Flight Buzz
IATA Chief talks about tariff uncertainties, EU’s sustainable aviation fuel and low cost carrier model

The director-general of the International Air Transport Association (IATA), Willie Walsh, was in Singapore recently where he talked about strategic and significant issues facing the aviation industry. These include the uncertainties surrounding the impending U.S tariffs and the viability of low cost carrier models upon the exit of Qantas’ owned Jetstar. He also heavily criticised the EU’s sustainable aviation fuel (SAF).
U.S. tariffs may cause airlines to refuse delivery of aircraft
Airlines may be reluctant to take delivery of aircraft due to the ongoing uncertainty around U.S. tariffs and their impact on the cost of the planes, Walsh said, as reported by Reuters.
“It’s not just going to be a major Boeing and Airbus issue. It’ll impact all aspects of the aerospace industry and have an impact on most, if not all, airlines as well,” he said.
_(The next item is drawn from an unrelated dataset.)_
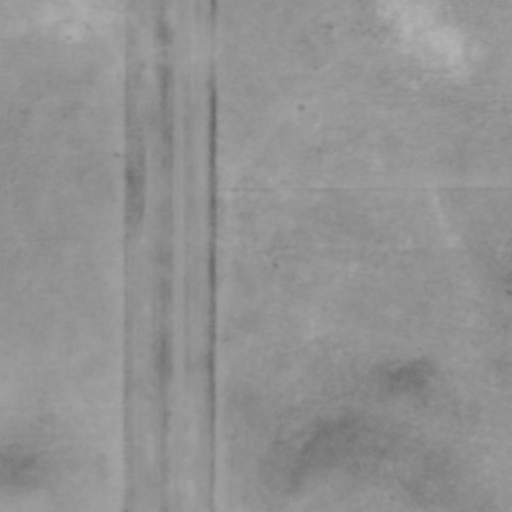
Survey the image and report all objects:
road: (183, 256)
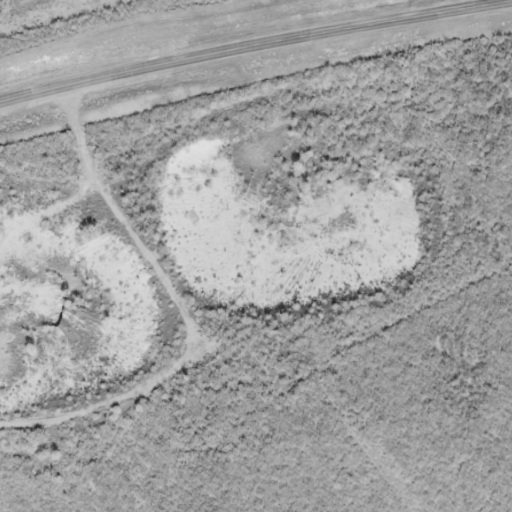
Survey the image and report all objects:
road: (255, 46)
road: (244, 296)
The 50% tariff that U.S. President Donald Trump plans to impose on Brazilian exports starting in August could hammer the revenue of planemaker Embraer like the COVID-19 pandemic did, its CEO Francisco Gomes Neto, warned last week, flagging risks to U.S. partners.
Neto said the tariffs would amount to a trade embargo on the regional jets it supplies to U.S. airlines and could trigger order cancellations, deferred deliveries and tough consequences for Embraer’s U.S. suppliers.
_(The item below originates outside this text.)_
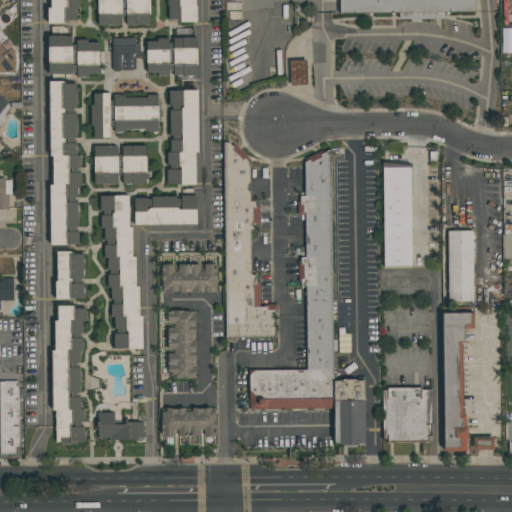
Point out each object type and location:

EU’s green fuel mandate costly, not helping environment
IATA also stepped up criticism of the European Union’s sustainable aviation fuel (SAF) mandate as a costly initiative that is not helping the environment as regional supplies there remain low.
“The idea that you’re buying sustainable fuel and then transporting it to use in Europe isn’t the right way to do it, because you’re clearly increasing the carbon footprint of that fuel as a result of the transportation costs,” Walsh said.
IATA estimated in June that production of SAF, which is considered a low carbon replacement for traditional jet fuel is expected to reach two million tonnes, or 0.7 per cent of airlines’ fuel consumption, in 2025.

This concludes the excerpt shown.